→ What is being asked
Using the entries that follow, transcribe only the lines from the line with "58: (450, 207, 1.32)" to the line with "27: (635, 241, 1.34)", both included, exactly as they stand and without pictures.

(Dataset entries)
/---

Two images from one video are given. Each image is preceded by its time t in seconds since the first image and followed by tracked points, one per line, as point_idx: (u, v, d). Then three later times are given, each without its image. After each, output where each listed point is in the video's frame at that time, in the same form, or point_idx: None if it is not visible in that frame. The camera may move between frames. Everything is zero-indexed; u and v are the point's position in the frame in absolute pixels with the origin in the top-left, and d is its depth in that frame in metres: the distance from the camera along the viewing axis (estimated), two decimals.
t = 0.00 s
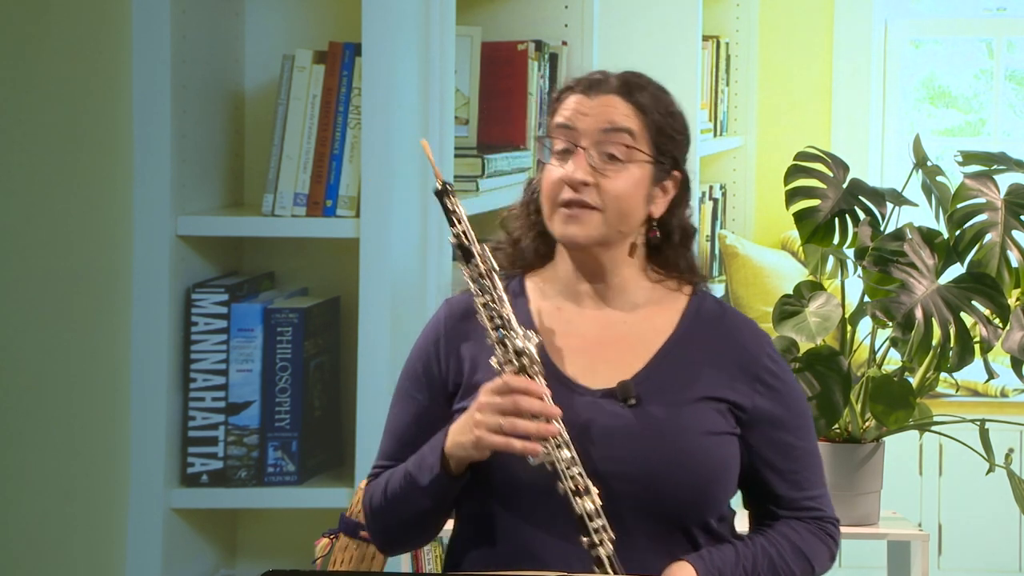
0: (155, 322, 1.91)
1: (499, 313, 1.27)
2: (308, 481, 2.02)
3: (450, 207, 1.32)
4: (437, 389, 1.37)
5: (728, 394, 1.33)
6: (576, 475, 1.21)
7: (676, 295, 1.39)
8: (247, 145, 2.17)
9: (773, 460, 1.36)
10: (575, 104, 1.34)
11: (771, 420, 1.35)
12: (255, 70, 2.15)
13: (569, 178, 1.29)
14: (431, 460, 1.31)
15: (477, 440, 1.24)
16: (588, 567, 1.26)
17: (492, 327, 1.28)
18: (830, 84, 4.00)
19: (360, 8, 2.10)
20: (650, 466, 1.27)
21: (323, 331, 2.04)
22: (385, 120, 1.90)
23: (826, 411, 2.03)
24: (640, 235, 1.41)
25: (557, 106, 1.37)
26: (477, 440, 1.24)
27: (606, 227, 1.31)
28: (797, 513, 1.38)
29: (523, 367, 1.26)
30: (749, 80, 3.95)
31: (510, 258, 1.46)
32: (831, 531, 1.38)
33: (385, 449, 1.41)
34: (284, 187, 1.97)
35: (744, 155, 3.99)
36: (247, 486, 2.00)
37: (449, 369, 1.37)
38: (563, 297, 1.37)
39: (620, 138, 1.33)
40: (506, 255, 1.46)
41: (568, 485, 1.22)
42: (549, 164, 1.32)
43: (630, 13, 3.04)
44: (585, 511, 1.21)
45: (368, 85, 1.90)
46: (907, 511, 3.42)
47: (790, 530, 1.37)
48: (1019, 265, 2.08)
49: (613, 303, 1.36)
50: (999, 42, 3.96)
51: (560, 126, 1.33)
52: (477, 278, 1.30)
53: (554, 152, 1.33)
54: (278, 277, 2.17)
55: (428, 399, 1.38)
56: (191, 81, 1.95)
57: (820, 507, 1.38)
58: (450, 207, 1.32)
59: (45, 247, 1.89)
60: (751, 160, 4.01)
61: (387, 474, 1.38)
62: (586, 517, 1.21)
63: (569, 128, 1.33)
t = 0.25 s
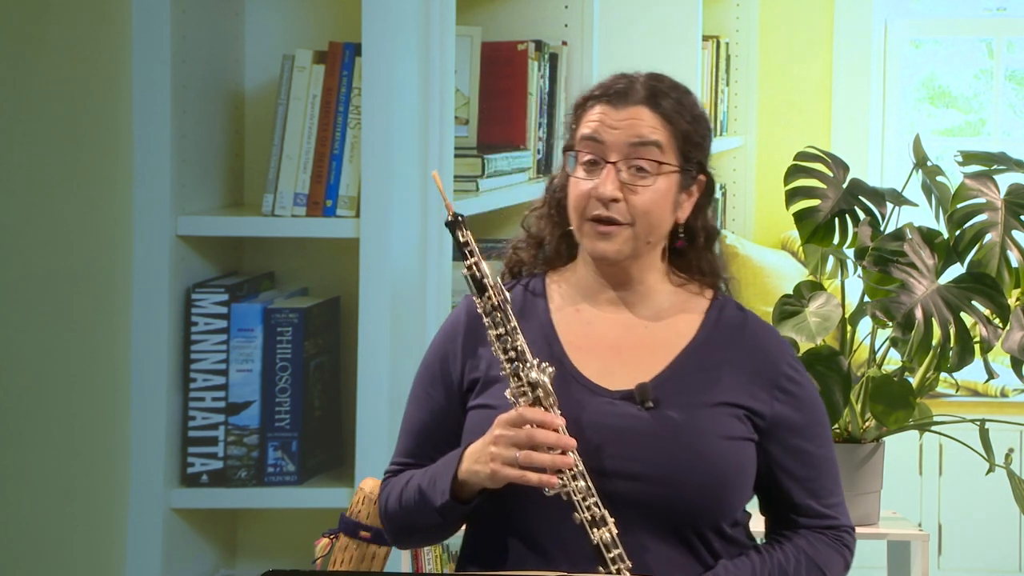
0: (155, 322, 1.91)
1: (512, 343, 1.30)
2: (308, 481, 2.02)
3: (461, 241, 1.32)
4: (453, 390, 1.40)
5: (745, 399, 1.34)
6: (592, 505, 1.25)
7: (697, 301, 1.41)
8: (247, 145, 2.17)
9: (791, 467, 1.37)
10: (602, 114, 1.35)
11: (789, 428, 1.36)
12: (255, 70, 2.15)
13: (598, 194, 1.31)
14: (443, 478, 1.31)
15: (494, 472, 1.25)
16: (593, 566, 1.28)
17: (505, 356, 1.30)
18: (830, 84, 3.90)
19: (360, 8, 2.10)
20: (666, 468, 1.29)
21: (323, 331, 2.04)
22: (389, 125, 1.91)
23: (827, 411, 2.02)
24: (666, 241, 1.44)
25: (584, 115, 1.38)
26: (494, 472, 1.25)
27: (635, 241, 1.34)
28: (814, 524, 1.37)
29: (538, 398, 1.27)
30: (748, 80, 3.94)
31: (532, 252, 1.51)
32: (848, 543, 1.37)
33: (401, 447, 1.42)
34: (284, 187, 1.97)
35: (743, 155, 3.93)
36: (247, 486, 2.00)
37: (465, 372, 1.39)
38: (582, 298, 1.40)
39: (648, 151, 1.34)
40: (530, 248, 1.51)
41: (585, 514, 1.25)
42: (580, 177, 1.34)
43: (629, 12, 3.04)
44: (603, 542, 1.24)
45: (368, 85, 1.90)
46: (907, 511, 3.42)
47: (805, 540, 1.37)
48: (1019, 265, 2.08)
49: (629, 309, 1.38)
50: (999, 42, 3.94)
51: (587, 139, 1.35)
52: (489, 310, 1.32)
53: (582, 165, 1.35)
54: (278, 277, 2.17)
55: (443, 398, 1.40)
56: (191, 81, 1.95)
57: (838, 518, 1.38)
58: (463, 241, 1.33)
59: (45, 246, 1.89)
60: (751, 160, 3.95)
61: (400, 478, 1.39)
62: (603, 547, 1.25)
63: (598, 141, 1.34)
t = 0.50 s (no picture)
0: (155, 322, 1.90)
1: (528, 344, 1.30)
2: (308, 481, 2.02)
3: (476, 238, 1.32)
4: (465, 392, 1.40)
5: (759, 400, 1.35)
6: (605, 507, 1.26)
7: (708, 301, 1.41)
8: (247, 145, 2.17)
9: (803, 468, 1.38)
10: (616, 116, 1.34)
11: (801, 429, 1.37)
12: (255, 70, 2.15)
13: (614, 197, 1.31)
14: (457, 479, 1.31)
15: (506, 472, 1.25)
16: (606, 566, 1.29)
17: (520, 357, 1.30)
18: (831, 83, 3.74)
19: (361, 8, 2.10)
20: (682, 469, 1.29)
21: (323, 331, 2.04)
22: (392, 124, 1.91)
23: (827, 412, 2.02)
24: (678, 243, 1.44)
25: (597, 117, 1.37)
26: (506, 472, 1.25)
27: (651, 242, 1.34)
28: (825, 524, 1.38)
29: (552, 399, 1.28)
30: (749, 80, 3.79)
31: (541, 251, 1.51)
32: (858, 543, 1.38)
33: (410, 450, 1.42)
34: (284, 187, 1.97)
35: (744, 155, 3.79)
36: (247, 486, 2.00)
37: (477, 373, 1.39)
38: (594, 299, 1.40)
39: (664, 153, 1.34)
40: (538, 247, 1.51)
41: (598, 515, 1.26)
42: (594, 180, 1.34)
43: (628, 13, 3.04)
44: (614, 543, 1.25)
45: (368, 85, 1.90)
46: (907, 511, 3.42)
47: (815, 540, 1.38)
48: (1020, 265, 2.08)
49: (642, 309, 1.39)
50: (999, 41, 3.82)
51: (601, 141, 1.34)
52: (505, 309, 1.33)
53: (597, 169, 1.34)
54: (278, 277, 2.18)
55: (454, 398, 1.40)
56: (191, 81, 1.95)
57: (848, 518, 1.39)
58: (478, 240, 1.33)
59: (45, 247, 1.91)
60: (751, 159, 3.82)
61: (412, 481, 1.38)
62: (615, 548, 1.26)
63: (613, 144, 1.33)
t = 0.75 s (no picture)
0: (155, 323, 1.90)
1: (533, 346, 1.29)
2: (308, 481, 2.02)
3: (478, 244, 1.33)
4: (467, 394, 1.40)
5: (762, 399, 1.35)
6: (611, 509, 1.26)
7: (710, 301, 1.41)
8: (247, 145, 2.17)
9: (806, 466, 1.38)
10: (616, 116, 1.34)
11: (803, 428, 1.37)
12: (255, 70, 2.15)
13: (618, 197, 1.31)
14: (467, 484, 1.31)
15: (513, 477, 1.26)
16: (612, 567, 1.29)
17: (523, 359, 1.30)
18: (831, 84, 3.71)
19: (361, 8, 2.09)
20: (687, 468, 1.29)
21: (323, 331, 2.04)
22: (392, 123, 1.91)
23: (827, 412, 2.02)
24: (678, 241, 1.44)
25: (596, 118, 1.37)
26: (514, 477, 1.26)
27: (656, 241, 1.34)
28: (827, 522, 1.38)
29: (557, 401, 1.28)
30: (749, 81, 3.77)
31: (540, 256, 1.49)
32: (858, 540, 1.38)
33: (413, 452, 1.42)
34: (284, 187, 1.97)
35: (744, 155, 3.76)
36: (247, 486, 2.00)
37: (479, 375, 1.39)
38: (596, 301, 1.40)
39: (666, 152, 1.34)
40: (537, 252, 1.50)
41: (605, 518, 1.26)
42: (596, 180, 1.33)
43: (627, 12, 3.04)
44: (622, 544, 1.25)
45: (368, 85, 1.90)
46: (906, 511, 3.41)
47: (817, 538, 1.38)
48: (1019, 265, 2.08)
49: (647, 308, 1.39)
50: (999, 42, 3.80)
51: (603, 142, 1.34)
52: (508, 313, 1.32)
53: (599, 170, 1.34)
54: (277, 277, 2.17)
55: (456, 400, 1.40)
56: (191, 81, 1.95)
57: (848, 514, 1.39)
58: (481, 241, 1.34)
59: (45, 247, 1.90)
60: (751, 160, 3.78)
61: (416, 483, 1.38)
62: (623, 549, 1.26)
63: (614, 144, 1.33)
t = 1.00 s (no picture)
0: (155, 323, 1.91)
1: (528, 343, 1.27)
2: (308, 481, 2.02)
3: (473, 239, 1.32)
4: (458, 396, 1.38)
5: (752, 395, 1.34)
6: (606, 505, 1.24)
7: (696, 298, 1.40)
8: (247, 145, 2.17)
9: (792, 461, 1.37)
10: (599, 110, 1.35)
11: (790, 423, 1.36)
12: (255, 71, 2.15)
13: (610, 187, 1.30)
14: (463, 484, 1.29)
15: (510, 477, 1.23)
16: (606, 566, 1.28)
17: (518, 355, 1.28)
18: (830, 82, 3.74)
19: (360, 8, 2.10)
20: (683, 467, 1.28)
21: (323, 331, 2.04)
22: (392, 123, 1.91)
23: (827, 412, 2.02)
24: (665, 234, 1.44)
25: (579, 115, 1.37)
26: (511, 477, 1.23)
27: (651, 232, 1.32)
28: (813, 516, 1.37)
29: (552, 397, 1.25)
30: (748, 80, 3.83)
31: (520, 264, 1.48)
32: (842, 534, 1.37)
33: (403, 456, 1.40)
34: (284, 187, 1.97)
35: (743, 155, 3.82)
36: (247, 486, 2.00)
37: (471, 377, 1.37)
38: (583, 300, 1.39)
39: (653, 141, 1.33)
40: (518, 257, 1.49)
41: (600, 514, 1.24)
42: (584, 174, 1.32)
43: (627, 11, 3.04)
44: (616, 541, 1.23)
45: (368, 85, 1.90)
46: (906, 512, 3.41)
47: (804, 534, 1.36)
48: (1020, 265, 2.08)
49: (637, 304, 1.38)
50: (999, 42, 3.77)
51: (590, 136, 1.33)
52: (505, 309, 1.30)
53: (587, 164, 1.33)
54: (278, 277, 2.18)
55: (446, 402, 1.38)
56: (190, 81, 1.96)
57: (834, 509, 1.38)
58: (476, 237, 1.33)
59: (43, 246, 1.90)
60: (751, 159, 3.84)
61: (410, 485, 1.36)
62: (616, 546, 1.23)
63: (601, 137, 1.33)
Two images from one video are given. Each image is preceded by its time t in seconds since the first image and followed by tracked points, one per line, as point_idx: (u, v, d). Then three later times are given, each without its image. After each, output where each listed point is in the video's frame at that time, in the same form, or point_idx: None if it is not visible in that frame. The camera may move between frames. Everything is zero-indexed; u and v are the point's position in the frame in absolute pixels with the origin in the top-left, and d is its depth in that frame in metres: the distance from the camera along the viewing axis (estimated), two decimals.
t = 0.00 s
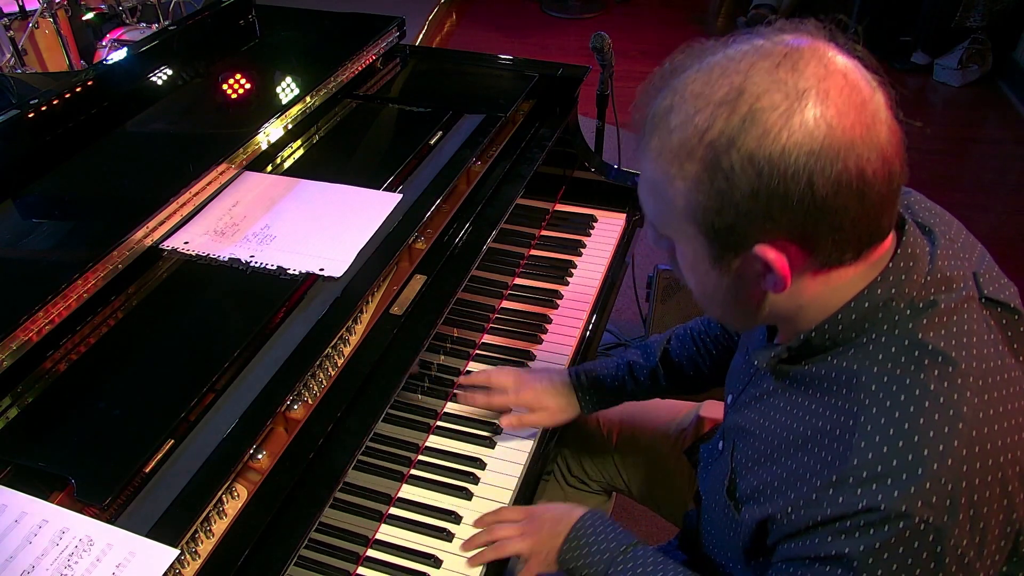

\---

→ Final answer
58: (450, 207, 1.32)
59: (45, 247, 1.89)
60: (751, 160, 4.01)
61: (387, 474, 1.38)
62: (586, 517, 1.21)
63: (569, 128, 1.33)
t = 0.25 s
0: (155, 322, 1.91)
1: (512, 343, 1.30)
2: (308, 481, 2.02)
3: (461, 241, 1.32)
4: (453, 390, 1.40)
5: (745, 399, 1.34)
6: (592, 505, 1.25)
7: (697, 301, 1.41)
8: (247, 145, 2.17)
9: (791, 467, 1.37)
10: (602, 114, 1.35)
11: (789, 428, 1.36)
12: (255, 70, 2.15)
13: (598, 194, 1.31)
14: (443, 478, 1.31)
15: (494, 472, 1.25)
16: (593, 566, 1.28)
17: (505, 356, 1.30)
18: (830, 84, 3.90)
19: (360, 8, 2.10)
20: (666, 468, 1.29)
21: (323, 331, 2.04)
22: (389, 125, 1.91)
23: (827, 411, 2.02)
24: (666, 241, 1.44)
25: (584, 115, 1.38)
26: (494, 472, 1.25)
27: (635, 241, 1.34)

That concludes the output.